From the Coachmen conference call remarks below, reproduce word for word the part that opens with the words containing "Operator, we will" and closes with "call.  Thank you.".

▶ [SELECTED EXCERPT]

* * *

I will close with two comments, first on rumors swirling about us and second about our current stock price.


It is unfortunate but probably inevitable that in these conditions and because of our past financial performance, rumors persist that Coachmen is in dire straits or that we have been sold, or both.  Many of these rumors are innocent, some may be spread deliberately.  Normally, we do not respond to any rumors, but the “buzz” had reached such a level two weeks ago, and was so specific to the effect that we had exhausted our credit lines, that we were desperately seeking “survival capital” and that (once again) we had been acquired by another RV company, that I felt compelled to answer some pointed inquiries by a respected financial reporter to forestall the publication of incorrect information.  Our employees, vendors, builders, dealers, and shareholders all need to know that those statements were, and are patently false.  To the contrary, we have made a profit, we are not out of money, and our market shares are still increasing.  The results that we reported today should make the record clear that the plan we are implementing is working.


Now, about our share price – it is at its lowest level in over a decade, probably a much longer time, at a fraction of book value.  While this is disappointing, to say the least, once more given our recent performance, and the condition of the housing and RV industries in general, it is also not entirely unpredictable.  The share price has undoubtedly also contributed to all the rumors. However, early this month, there was a very unusual and extremely heavy volume of trading in our stock.  Perhaps that further fueled some of the rumors about an acquisition, I don’t know.  In any event, many of our shareholders, particularly our smaller shareholders, may be unaware that this heavy trading was primarily related to index fund selling when our Company was dropped from the S&P Small Cap 600 index.  Oversimplified, companies are included in these types of indexes and the funds that track them – Large Cap, Mid Cap, Small Cap, etc. – according to the amount of their market capitalization, essentially calculated as the number of shares outstanding multiplied by the trading price of the shares.  Periodically, companies are added to or dropped from these kinds of indexes, according to their market capitalization and other factors.  Coachmen was dropped from the S&P 600 Index mainly because our market capitalization fell below the threshold that the index uses to determine which companies to include.  Basically, because of the fall in our share price, we became too small to be included in that index, which triggered selling by stock funds that had to divest themselves of our stock because they invest according to the index.  However, I am gratified to report that during this same quarter, several of our largest institutional and fund shareholders, who make investments based on their judgments of the circumstances rather than market cap, increased their positions in our stock. We thank them for that vote of confidence in our future.

Coachmen Industries, Inc. Fourth Quarter Conference Call Formal Comments

Page 14

April 29, 2008


Operator, we will now be glad to entertain any questions.


CLOSING (Rick Lavers)


We appreciate that you took the time to join us this morning.  We welcomed your questions, hope that we’ve provided thorough answers, and look forward to our next regularly scheduled call.  Thank you.

* * *

▶ [SUPPLIED DATA]
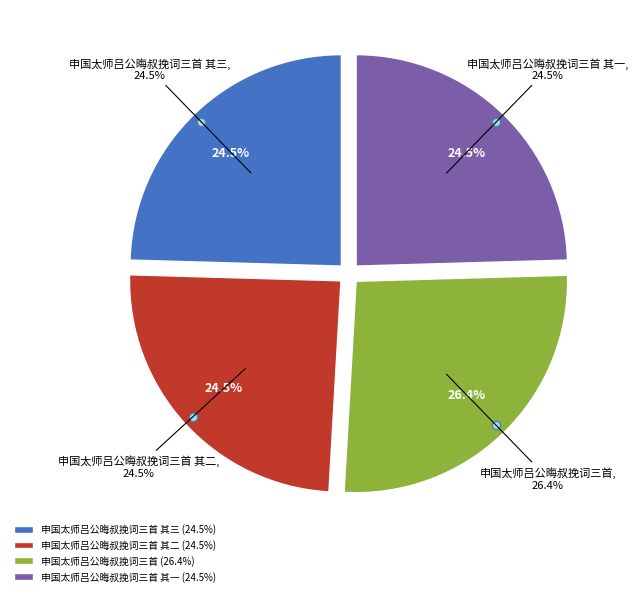

Combined, do 申国太师吕公晦叔挽词三首 and 申国太师吕公晦叔挽词三首 其一 account for over 50%?

Yes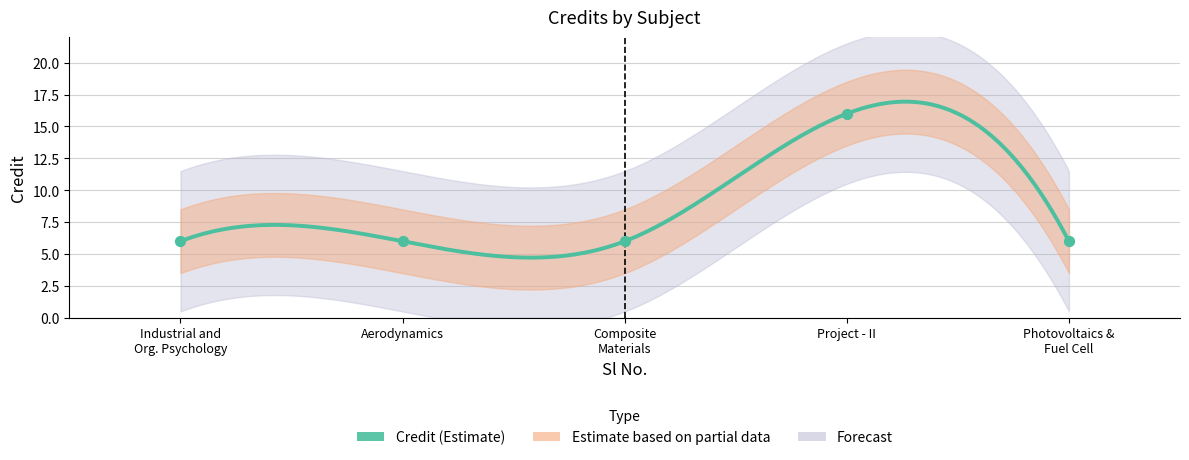

What is the ratio of the value at Aerodynamics to the value at Photovoltaics & Fuel Cell?

1.0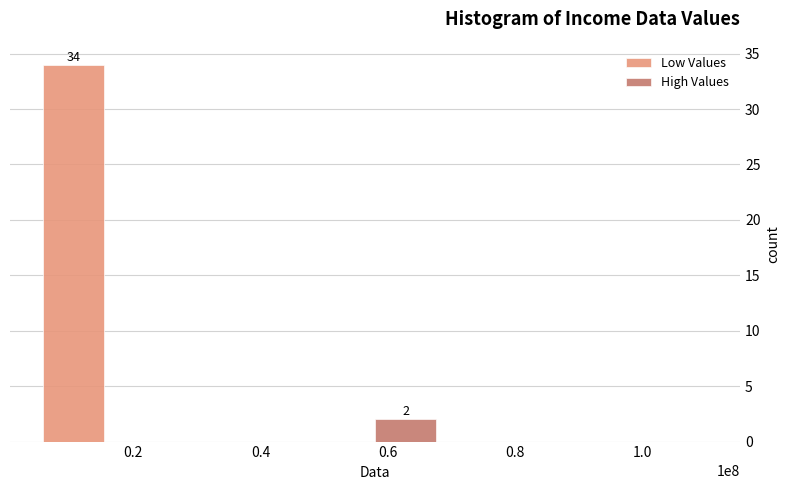

Which series has the largest total across all categories?

Low Values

* * *

▶ [ANSWER SECTION]
Operator, we will now be glad to entertain any questions.


CLOSING (Rick Lavers)


We appreciate that you took the time to join us this morning.  We welcomed your questions, hope that we’ve provided thorough answers, and look forward to our next regularly scheduled call.  Thank you.